◆ RECORDED INFORMATION ◆
########################################

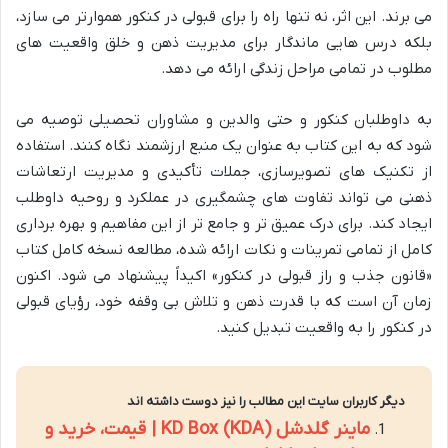
می برند. این اثر، نه تنها راه را برای قبولی در کنکور هموارتر می سازد،
بلکه درس هایی ماندگار برای مدیریت ذهن و خلق واقعیت های
مطلوب در تمامی مراحل زندگی ارائه می دهد.
به داوطلبان کنکور و حتی والدین و مشاوران تحصیلی توصیه می
شود که به این کتاب به عنوان یک منبع ارزشمند نگاه کنند. استفاده
از تکنیک های تصویرسازی، جملات تأکیدی و مدیریت ارتعاشات
ذهنی می تواند تفاوت های چشمگیری در عملکرد و روحیه داوطلب
ایجاد کند. برای درک عمیق تر و جامع تر از این مفاهیم و بهره برداری
کامل از تمامی تمرینات و نکات ارائه شده، مطالعه نسخه کامل کتاب
«قانون جذب و راز قبولی در کنکور» اکیداً پیشنهاد می شود. اکنون
زمان آن است که با قدرت ذهن و تلاش بی وقفه خود، رؤیای قبولی
در کنکور را به واقعیت تبدیل کنید.
دیگر کاربران سایت این مطالب را نیز دوست داشته اند
ماینر گلدشل KD Box (KDA) | قیمت، خرید و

########################################

◆ PROBLEM ◆
Wherever the word "ارائه" occurs in the data, copy that whole line.

◆ RESULT FOR THIS TASK ◆
مطلوب در تمامی مراحل زندگی ارائه می دهد.
کامل از تمامی تمرینات و نکات ارائه شده، مطالعه نسخه کامل کتاب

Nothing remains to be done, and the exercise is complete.